Adenanthos venosus is a species of flowering plant in the family Proteaceae and is endemic to a restricted part of the southwest of Western Australia. It is an openly-branched shrub with clustered egg-shaped leaves and reddish flowers.

==Description==
Adenanthos venosus is an openly-branched shrub that typically grows to a height of 1–2 m and forms a lignotuber. Its leaves are mostly arranged in clusters at the ends of branches, egg-shaped, sometimes with the narrower end towards the base, mostly 15–20 mm long, 10 mm wide
and sessile. The leaves are mostly glabrous and have a pointed tip.
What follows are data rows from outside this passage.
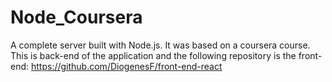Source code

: # Node_Coursera
A complete server built with Node.js.
It was based on a coursera course. This is back-end of the application and the following repository is the front-end:
https://github.com/DiogenesF/front-end-react
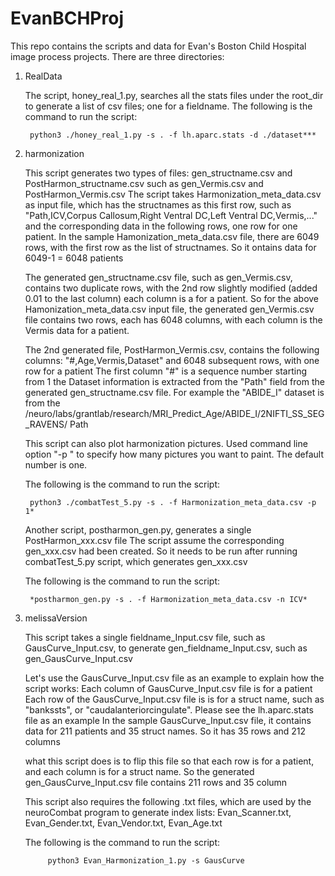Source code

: # EvanBCHProj

This repo contains the scripts and data for Evan's Boston Child Hospital image process projects. There are three directories:

1. RealData

	The script, honey_real_1.py, searches all the stats files under the root_dir to generate  a list of csv files; one for a fieldname. The following is the command to run the script:
	
		python3 ./honey_real_1.py -s . -f lh.aparc.stats -d ./dataset***
	
	
2. harmonization

	This script generates two types of files: gen_structname.csv and PostHarmon_structname.csv
such as gen_Vermis.csv and PostHarmon_Vermis.csv
The script takes Harmonization_meta_data.csv as input file, which has the structnames as
this first row, such as
"Path,ICV,Corpus Callosum,Right Ventral DC,Left Ventral DC,Vermis,..."
and the corresponding data in the following rows, one row for one patient.
In the sample Hamonization_meta_data.csv file, there are 6049 rows, with the first row as the list of structnames. So it ontains data for 6049-1 = 6048 patients

	The generated gen_structname.csv file, such as gen_Vermis.csv, contains two duplicate 
rows, with the 2nd row slightly modified (added 0.01 to the last column)
each column is a for a patient. So for the above Hamonization_meta_data.csv input file, the generated gen_Vermis.csv file contains two rows, each has 6048 columns, with each column is the Vermis data for a patient.

	The 2nd generated file, PostHarmon_Vermis.csv, contains the following columns: 
"#,Age,Vermis,Dataset"
and 6048 subsequent rows, with one row for a patient
The first column "#" is a sequence number starting from 1
the Dataset information is extracted from the "Path" field from the 
generated gen_structname.csv file. For example the "ABIDE_I" dataset is from the
/neuro/labs/grantlab/research/MRI_Predict_Age/ABIDE_I/2NIFTI_SS_SEG_RAVENS/ Path

	This script can also plot harmonization pictures. Used command line option "-p "
to specify how many pictures you want to paint. The default number is one.

	The following is the command to run the script:

		python3 ./combatTest_5.py -s . -f Harmonization_meta_data.csv -p 1*
		
		
	Another script,  postharmon_gen.py, generates a single PostHarmon_xxx.csv file
The script assume the corresponding gen_xxx.csv had been created.
So it needs to be run after running combatTest_5.py script, which generates gen_xxx.csv

	The following is the command to run the script:

		*postharmon_gen.py -s . -f Harmonization_meta_data.csv -n ICV*	

3. melissaVersion

	This script takes a single fieldname_Input.csv file, such as GausCurve_Input.csv, 
to generate gen_fieldname_Input.csv, such as gen_GausCurve_Input.csv

	Let's use the GausCurve_Input.csv file as an example to explain how the script works:
Each column of GausCurve_Input.csv file is for a patient
Each row of the GausCurve_Input.csv file is is for a struct name, such as "bankssts",
or "caudalanteriorcingulate". Please see the lh.aparc.stats file as an example
In the sample GausCurve_Input.csv file, it contains data for 211 patients and 35 struct
names. So it has 35 rows and 212 columns

	what this script does is to flip this file so that each row is for a patient, and 
each column is for a struct name. So the generated gen_GausCurve_Input.csv file
contains 211 rows and 35 column

	This script also requires the following .txt files, which are used by the neuroCombat
program to generate index lists:
Evan_Scanner.txt, Evan_Gender.txt, Evan_Vendor.txt, Evan_Age.txt

	The following is the command to run the script:
	
			python3 Evan_Harmonization_1.py -s GausCurve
The flowers are dull crimson to pinkish purple with a cream-coloured band in the centre and many glandular hairs on the outside. The perianth is about 25 mm long and the style about 40 mm long and glabrous. Flowering occurs from August to November.

==Taxonomy==
Adenanthos venosus was first formally described in 1856 by Carl Meissner in de Candolle's Prodromus Systematis Naturalis Regni Vegetabilis from specimens collected by James Drummond in the Swan River Colony. The specific epithet (venosus) means "with prominent veins".

==Distribution==
This species grows among quartzite rocks and on rocky sandstone ridges in the Fitzgerald River National Park in the south-west of Western Australia.

==Conservation status==
This adenanthos is list as "not threatened" by the Western Australian Government Department of Biodiversity, Conservation and Attractions.